Und jetzt ohne Stockflecken ! Die Köpfe und Bandlauf werden erst nach Montage gereinigt !!
Da zwischen diesen Renovierungsarbeiten Trocknungszeiten abzuwarten waren, kurzum das Board A1 Mainboard samt Halteblech überarbeitet.
Einmal das Halteblech überarbeitet (schleifen, grundieren, lacken) und das Board A1 Mainboard einmal 1:1 neu bestückt.
Zum Board A1:
Bei einer normalen Revision wären hier Kondensatoren, Trimmer, Schalter, Flachbahnregler zuprüfen bzw. betroffen. Ggfs. den SOS-Schalter reinigen.
Ein besonderes Augenmerk ist auf die Kontaktstifte der Steckverbinder zu legen. Teilweise sind diese extrem mit einer Oxid-Schicht übersäat - hier hilft eigentlich nur Austausch durch Lötstifte 1,3 mm ..... Gerade diese Kontaktstifte sind die "Haupt-Krankheit" der 9100 (Series 9000, 9200, 10x ebenfalls) , verantwortlich für Wackelkontakte etc. . Nix wie Ärger mit den Teilen ...
Die Schalter für Source/Tape und Record durften etwas länger im Ultraschallbad baden. Zumal sie auch extremst hakelig ausgebaut wurden, sprich ordentliche Funktionsweise war nicht vorhanden. Insbesondere bei den Record-Schaltern.
Die Record-Schalter hakten nach dem Ulraschall immer noch, also Ursachenforschung. Letztlich stellte sich heraus, das der Raststift der Schaltermechanik korridiert war. Also neue Raststifte rein (1,5 x ca. 4 mm). Mussten zwar zwei alte Schalter als "Stift-Spender" für herhalten, aber besser die als neue gebrauchte Record-Schalter ( 10 x um )besorgen ....
Die Schalter tun jetzt wieder ! Eine Baustelle weniger !
Die Flachbahnregler waren dann auch im Ultraschall, sind gemessen und einbaubereit. Es wird.

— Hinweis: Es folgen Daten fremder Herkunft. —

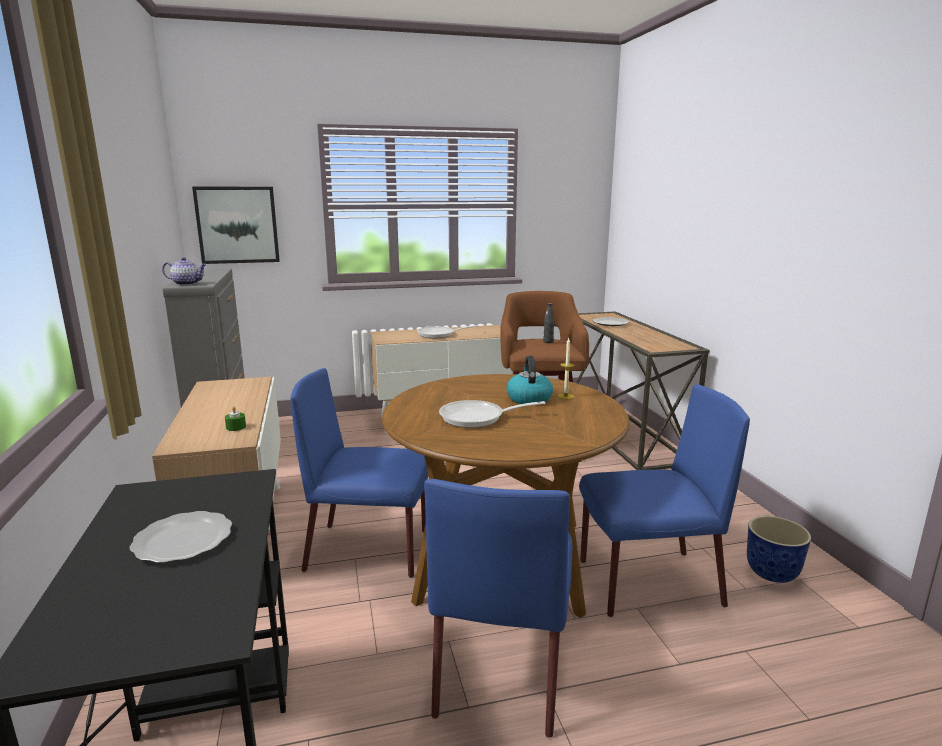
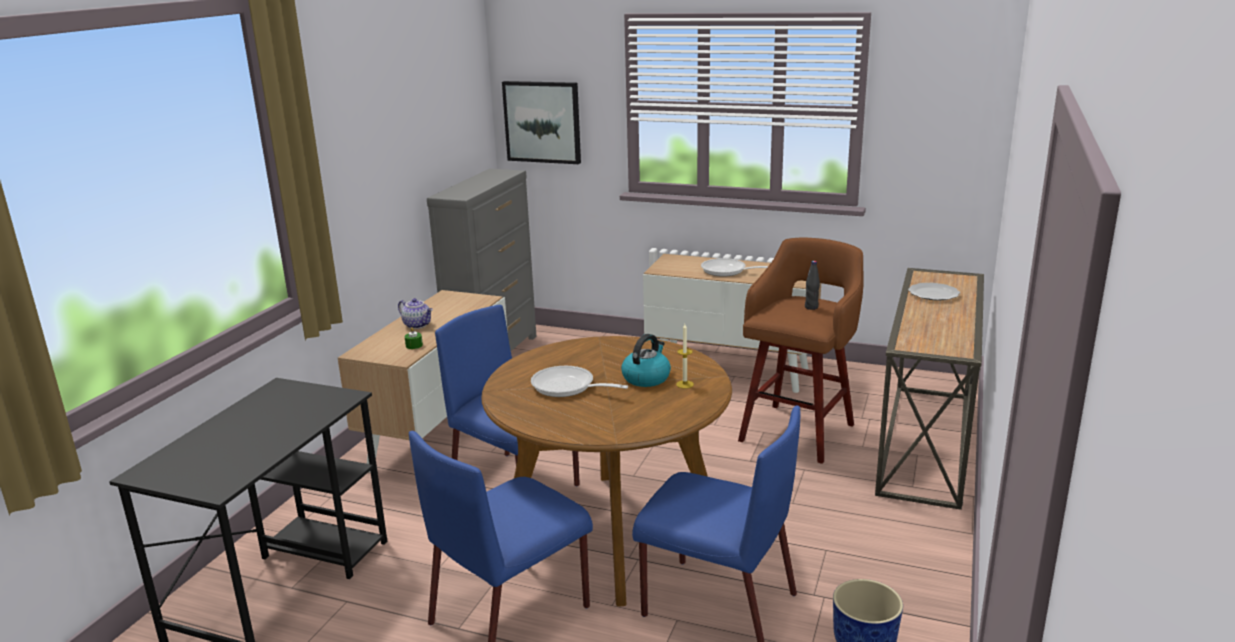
camera: 35 degrees right, 5 degrees up
plate [130,511,232,563] -> none
teapot [162,257,207,285] -> teapot moved to [398,298,433,329]

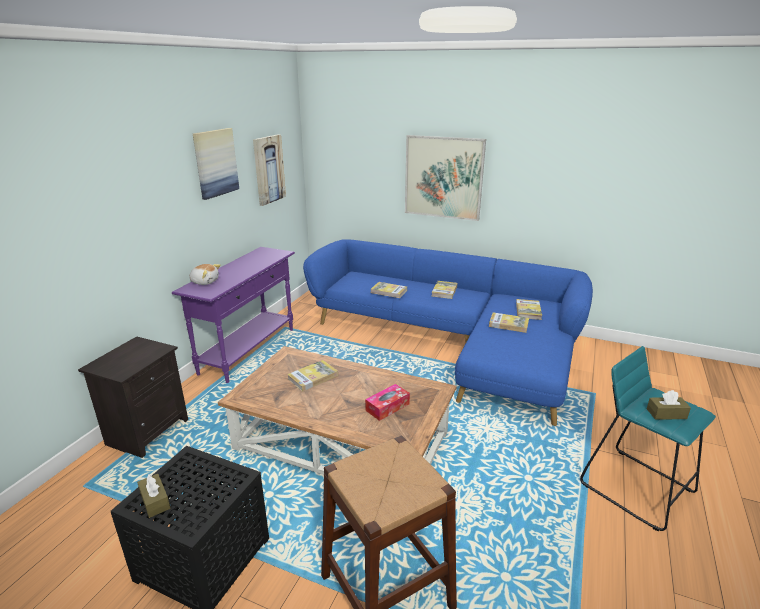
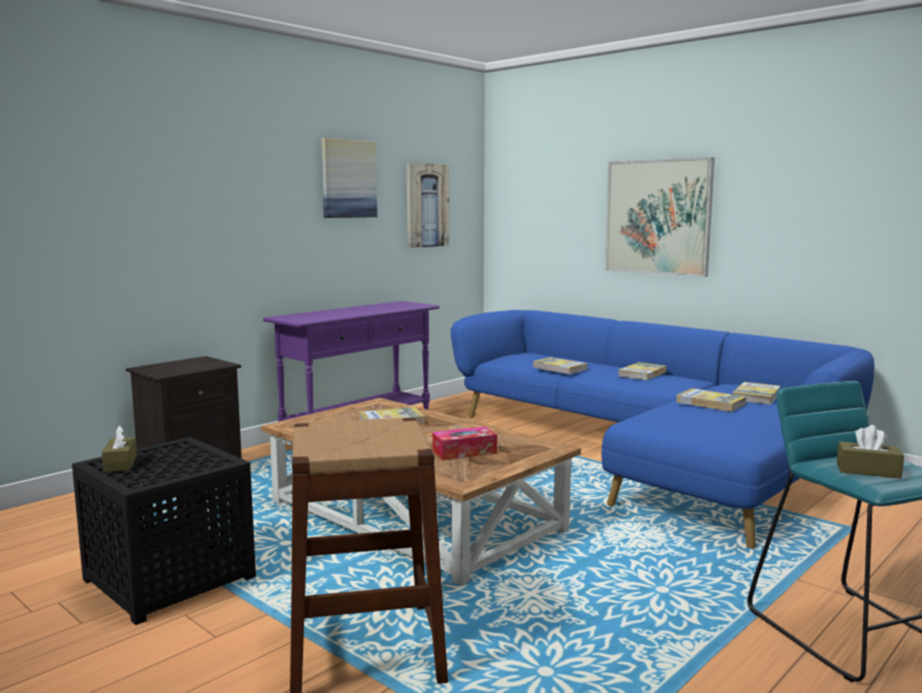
camera: 20 degrees right, 15 degrees down
plush toy [189,264,221,285] -> none

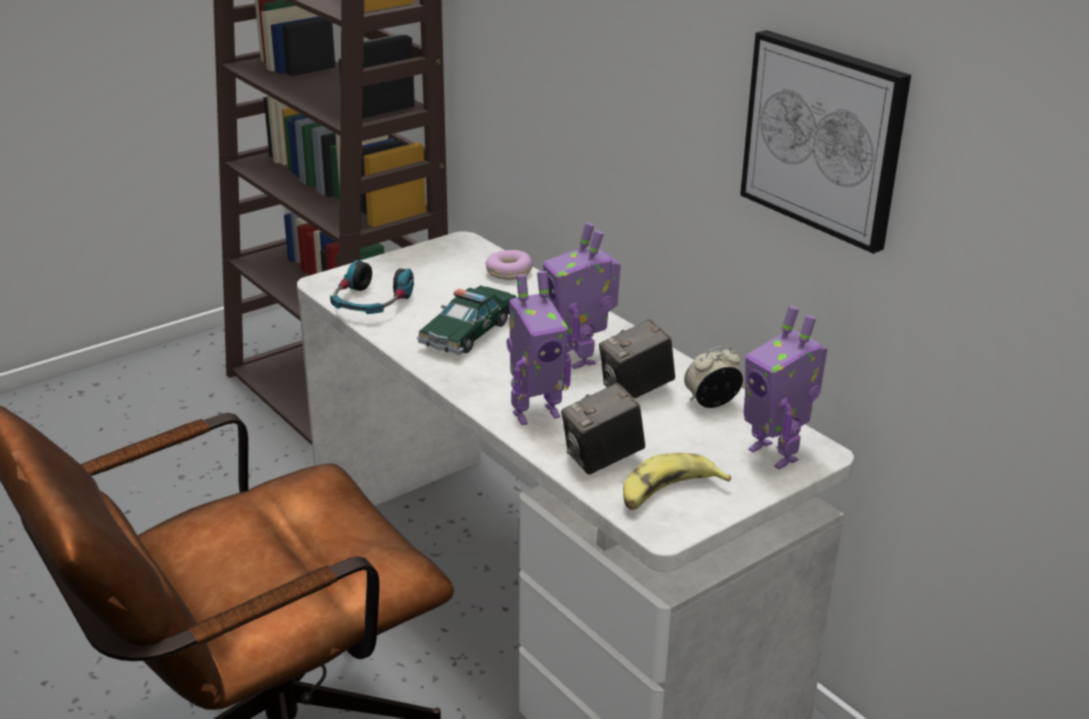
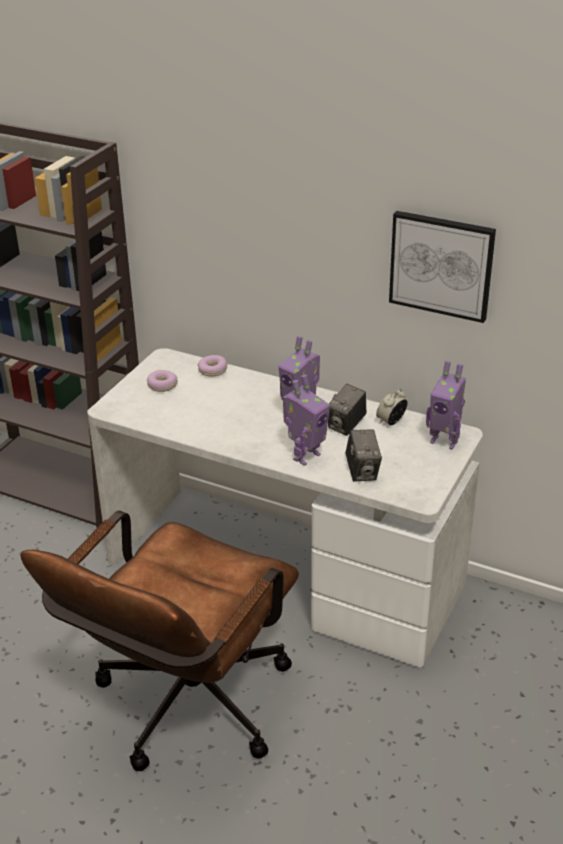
camera: 25 degrees left, 5 degrees up
headphones [330,260,414,314] -> none
toy car [417,286,517,355] -> none
camera [561,383,645,475] -> camera turned 45 degrees counterclockwise [345,429,382,482]
banana [623,452,731,510] -> none
none -> donut [147,370,178,392]

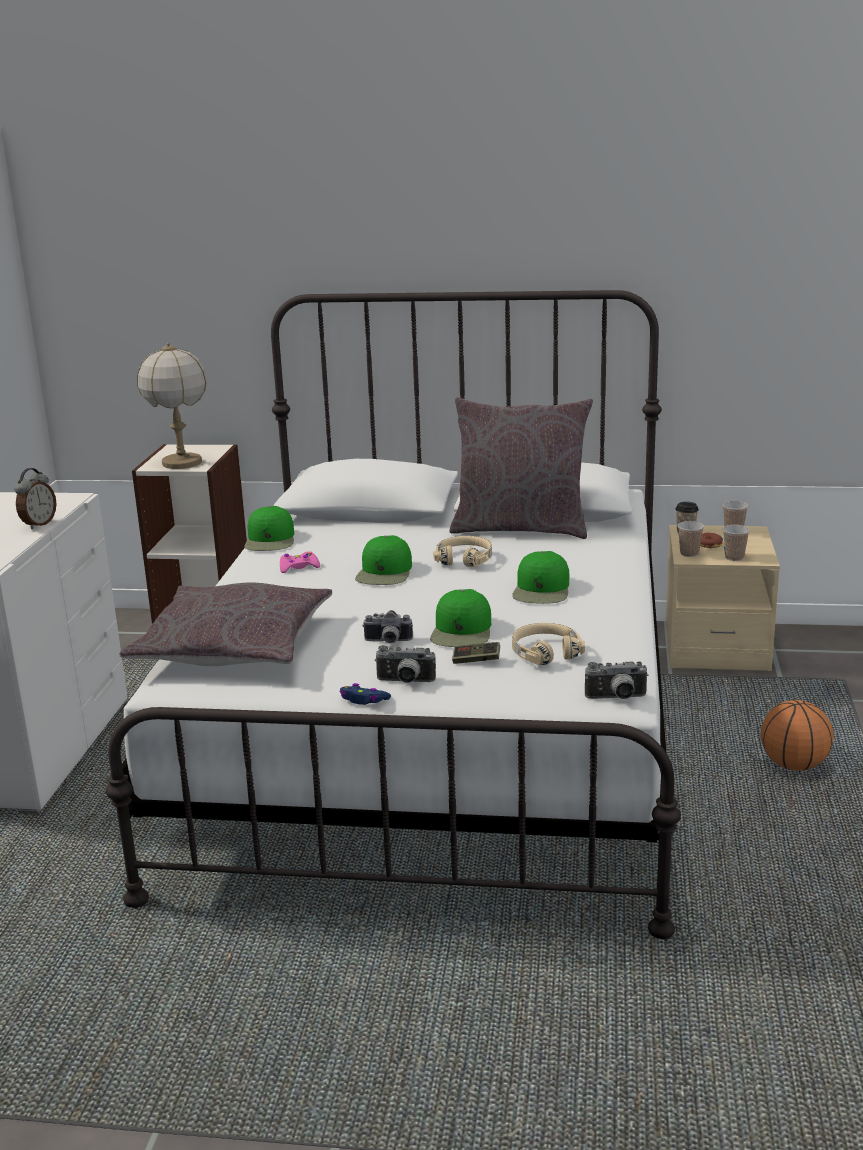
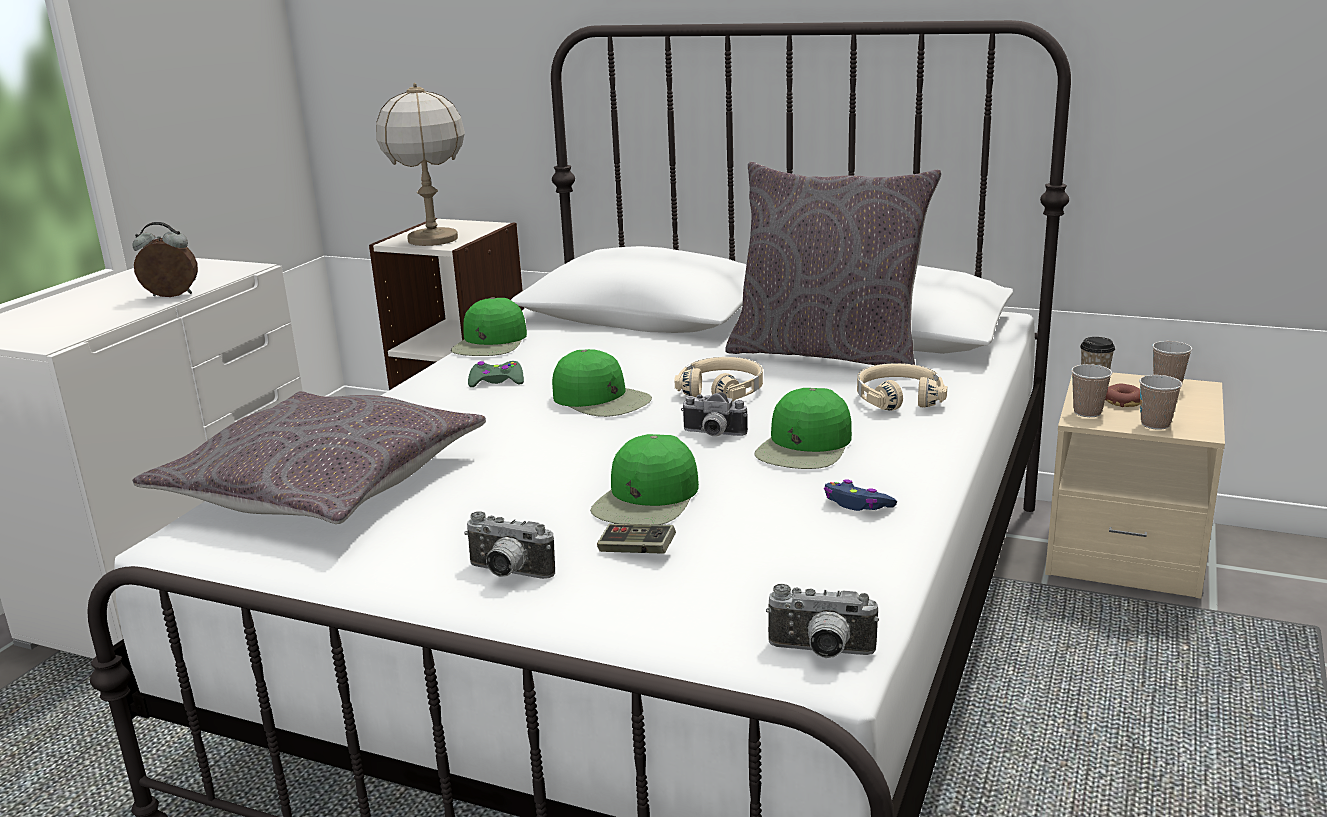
camera: 15 degrees right, 0 degrees up
alarm clock [14,468,56,529] -> alarm clock turned 135 degrees counterclockwise [132,222,198,297]
pink game controller [280,552,320,573] -> green game controller [468,361,524,387]
blue game controller [340,683,391,705] -> blue game controller moved to [824,479,897,511]
green cap [355,535,412,585] -> green cap turned 75 degrees counterclockwise [552,349,652,417]
camera [362,610,413,643] -> camera moved to [681,392,748,436]
beige headphones [512,623,585,665] -> beige headphones moved to [857,363,947,410]
basketball [760,700,834,771] -> none

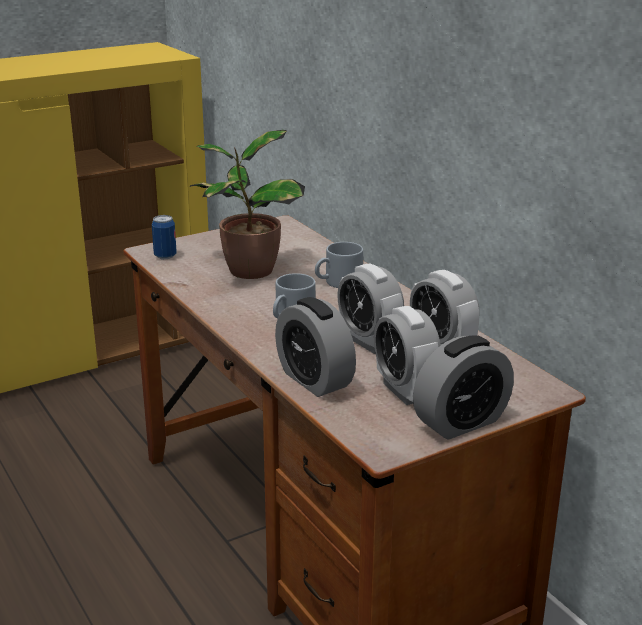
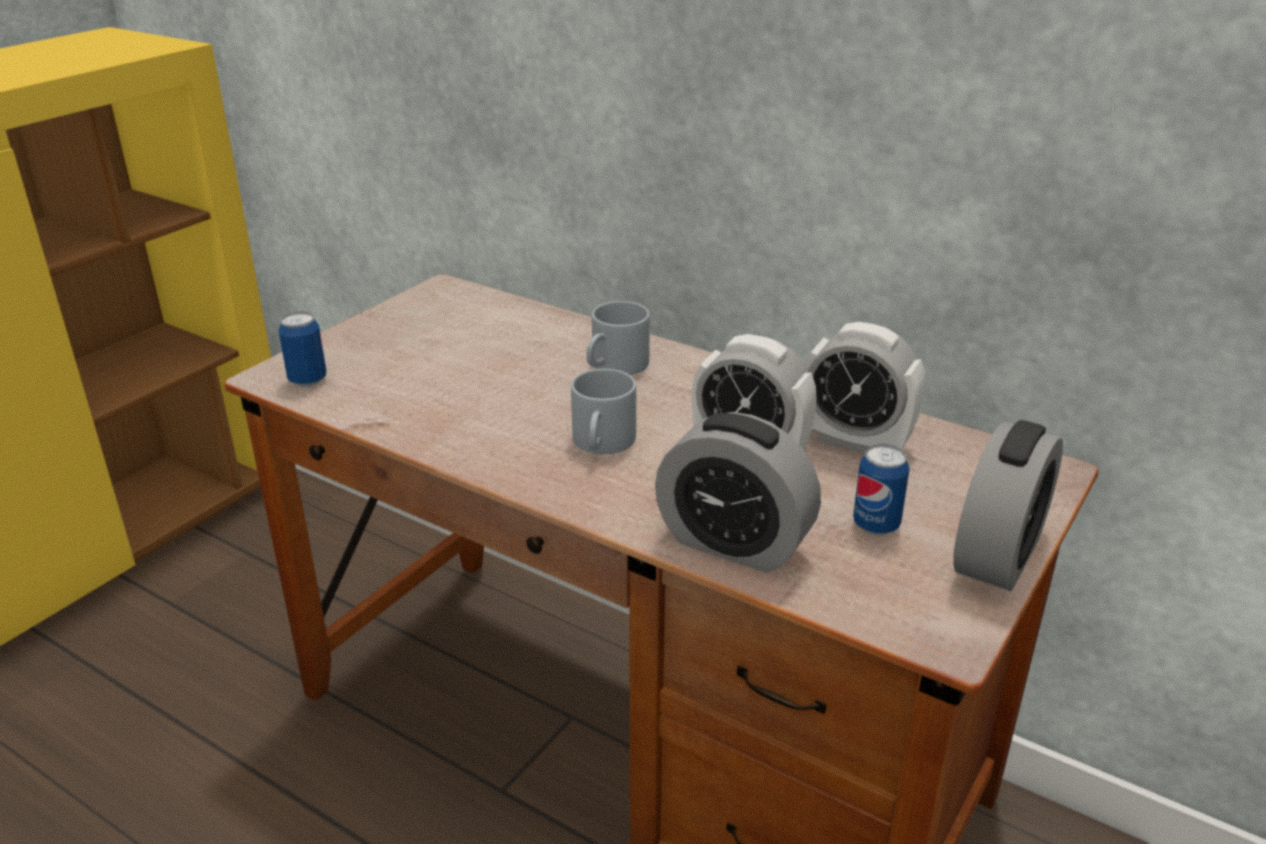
camera: 25 degrees left, 5 degrees up
potted plant [190,130,305,279] -> none
alarm clock [374,306,441,405] -> can [853,444,909,535]

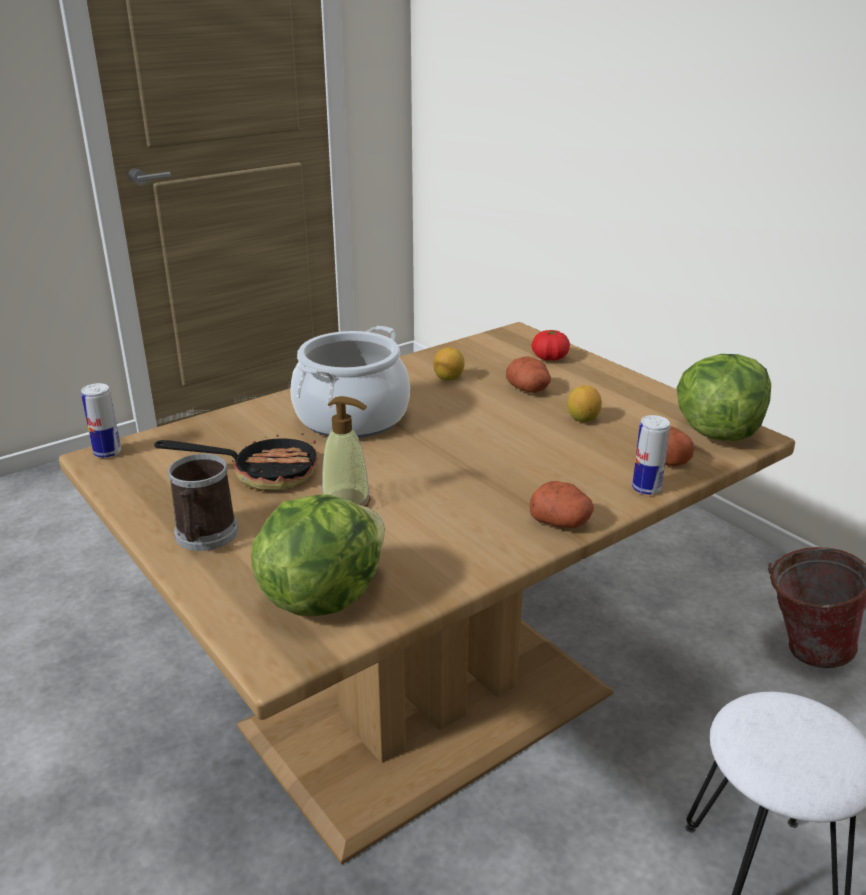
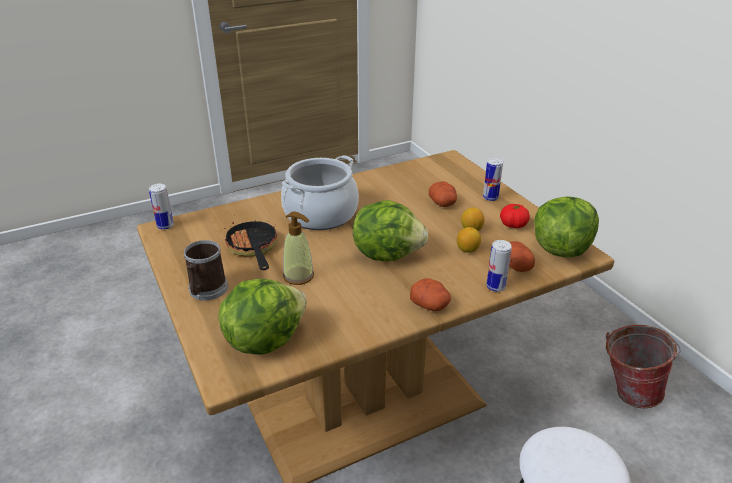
camera: 10 degrees right, 5 degrees up
frying pan [154,432,318,490] -> frying pan turned 120 degrees counterclockwise [224,220,278,270]
lemon [434,347,465,381] -> lemon moved to [457,227,481,253]
tomato [532,330,570,361] -> tomato moved to [500,204,530,228]
none -> lettuce [353,200,428,262]
none -> can [483,158,503,201]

Das Board A1 enthält auch die Anpassung der Crossfield-Köpfe an den Löschoszillator und hier ist ein besonderes Augenmerk gegeben:
Die Löschfrequenz der 9100 beträgt ca. 88 KHz und die Crossfield-Köpfe arbeiten mit einer Serienresonanz (hier erbitte ich ggfs. Korrektur falls dem nicht so sein sollte). Bedingt durch den Fertigungsprozess der Köpfe haben diese nicht die identische Induktivität. D.h. hier ist eine Serienkapazität beizuschalten, damit der Resonanzfall eintritt.
Grundsätzlich sind hierfür C32 / C132 mit 3,3 nF verbaut und die Anpassung an die Resonazfrequenz erfolgt mittels Zusatz-Kapazitäten auf der Lötseite des Board A1 parallel zu C32/C132. Wieviel Zusatz-Kapazität hier verbaut werden muss, tja - da hat Tandberg vorgesorgt.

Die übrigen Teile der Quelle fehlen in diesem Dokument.